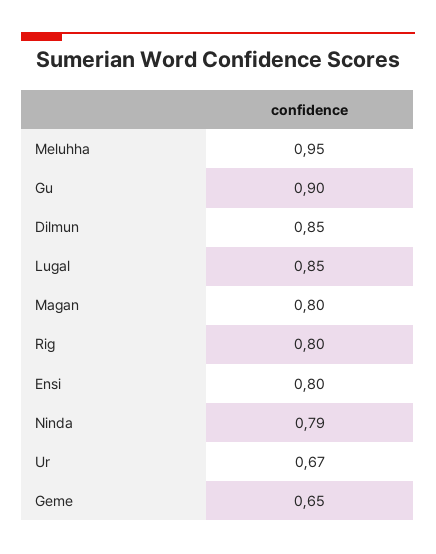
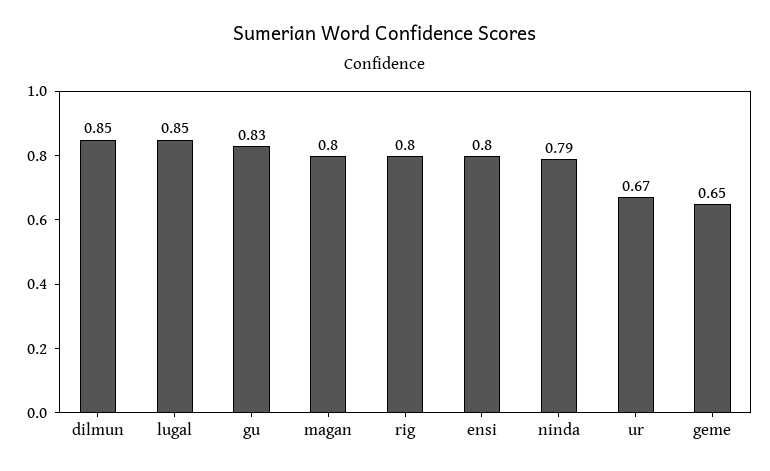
  {
-   "Meluhha": 0.95,
-   "Gu": 0.9,
+   "Gu": 0.83,
    "Dilmun": 0.85,
    "Lugal": 0.85,
    "Magan": 0.8,
    "Rig": 0.8,
    "Ensi": 0.8,
    "Ninda": 0.79,
    "Ur": 0.67,
    "Geme": 0.65
  }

_____

EXERCISE ▸
Pictures are to be left out when the entries above are repeated exactly.

ANSWER TO THIS TASK ▸
  {
-   "Meluhha": 0.95,
-   "Gu": 0.9,
+   "Gu": 0.83,
    "Dilmun": 0.85,
    "Lugal": 0.85,
    "Magan": 0.8,
    "Rig": 0.8,
    "Ensi": 0.8,
    "Ninda": 0.79,
    "Ur": 0.67,
    "Geme": 0.65
  }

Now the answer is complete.